Kei Koga is Assistant Professor at the Public Policy and Global Affairs Programme, School of Social Sciences, Nanyang Technological University (NTU). His research focuses on IR theory, International Security, International Institutions, and East Asian security, including transformation of US-bilateral security networks and ASEAN-led institutions in the Indo-Pacific region. Previously, he was visiting fellow at the Center for Strategic and International Studies (CSIS) in 2017; a Japan-US Partnership Fellow at the Research Institute for Peace and Security (RIPS), Tokyo, in 2012-2014; Postdoctoral Fellow in the International Studies Program, The Belfer Center for Science and International Affairs, Harvard Kennedy School, in 2012-2013; a Vasey Fellow at the Pacific Forum CSIS in 2009-2010; and RSIS-MacArthur visiting associate fellow at S. Rajaratnam School of International Studies (RSIS), NTU in 2010.
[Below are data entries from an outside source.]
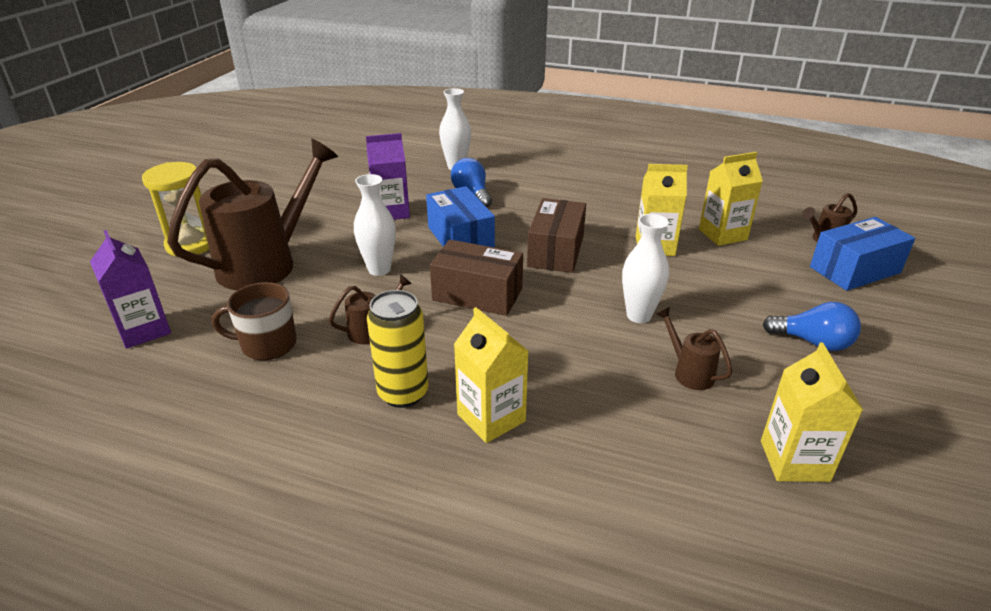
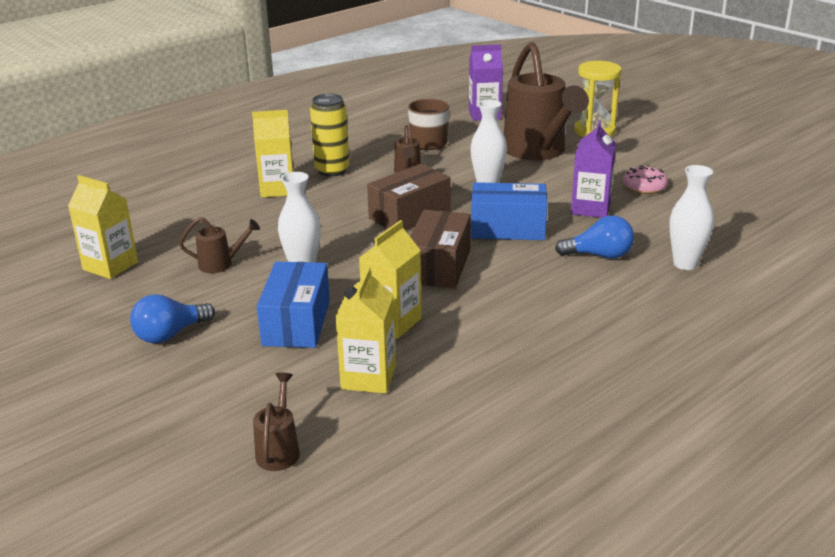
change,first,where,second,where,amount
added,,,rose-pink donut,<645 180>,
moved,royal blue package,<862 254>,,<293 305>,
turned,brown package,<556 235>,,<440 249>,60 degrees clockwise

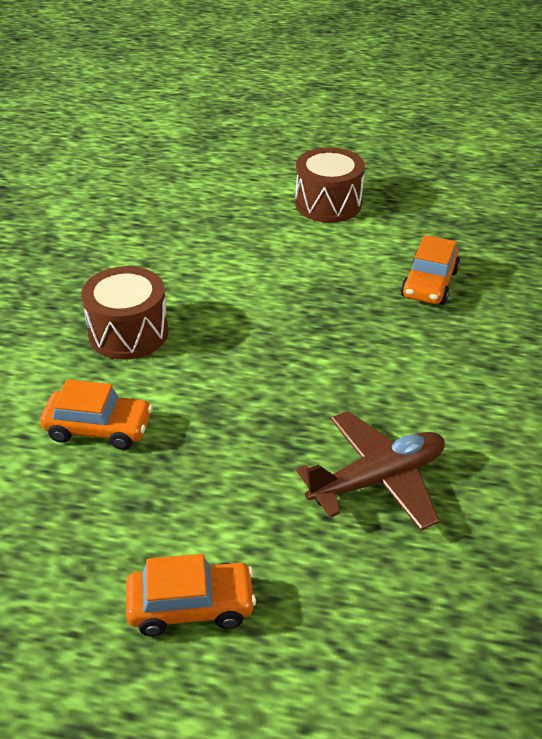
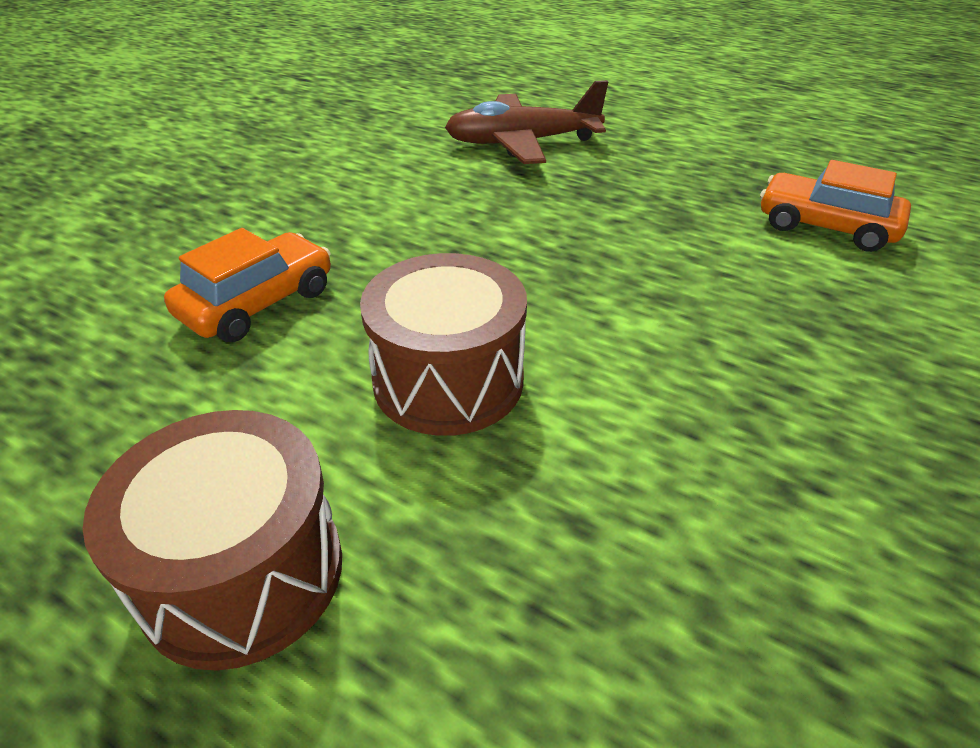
change,first,where,second,where,amount
removed,bright orange toy car,<191 595>,,,
moved,brown snare drum,<125 313>,,<443 344>,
He has published on topics that include East Asian security, US and Japanese foreign policies, the US-Japan alliance, and ASEAN. His recent publications include Reinventing Regional Security Institutions in Asia and Africa (Routledge 2017); Japan's ‘Indo-Pacific’ question: countering China or shaping a new regional order? (International Affairs, 2020); The Concept of “Hedging” Revisited: The Case of Japan's Foreign Policy Strategy in East Asia's Power Shift (International Studies Review, 2018); and ASEAN’s Evolving Institutional Strategy: Managing Great Power Politics in South China Sea Disputes (Chinese Journal of International Politics, 2018). His current book project is Managing Great Power Politics: ASEAN, Institutional Strategy, and South China Sea. He received his PhD in International Relations at the Fletcher School of Law and Diplomacy, Tufts University.


Xiangfeng Yang

Yonsei University, South Korea


Xiangfeng Yang is an associate professor at Yonsei University in South Korea. A Chinese national, he received his PhD in Political Science and International Relations from the University of Southern California (USC). His research has appeared in, among others, International Affairs (2018, 2020), Journal of Contemporary China, Current History, Issues & Studies, Pacific Focus, and Chinese Journal of International Politics.


Mingjiang Li

Nanyang Technological University, Singapore


Dr Li Mingjiang is an Associate Professor at S. Rajaratnam School of International Studies (RSIS), Nanyang Technological University, Singapore. He is also the Coordinator of the China Program at RSIS. He received his PhD in Political Science from Boston University. His main research interests include China-ASEAN relations, Sino-US relations, Asia-Pacific security, and domestic sources of Chinese foreign policy. He is the author (including editor and co-editor) of 14 books. His recent books are New Dynamics in US-China Relations: Contending for the Asia Pacific (lead editor, Routledge, 2014) and Mao’s China and the Sino-Soviet Split (Routledge, 2012). He has published papers in various peer-reviewed publications including International Affairs, Asian Politics & Policy, Asian Perspectives, the Oxford Bibliographies, Journal of Asian Security and International Affairs, Journal of Strategic Studies, Global Governance, Cold War History, Journal of Contemporary China, the Chinese Journal of International Politics, the Chinese Journal of Political Science, China: An International Journal, China Security, Harvard Asia Quarterly, Security Challenges, and others.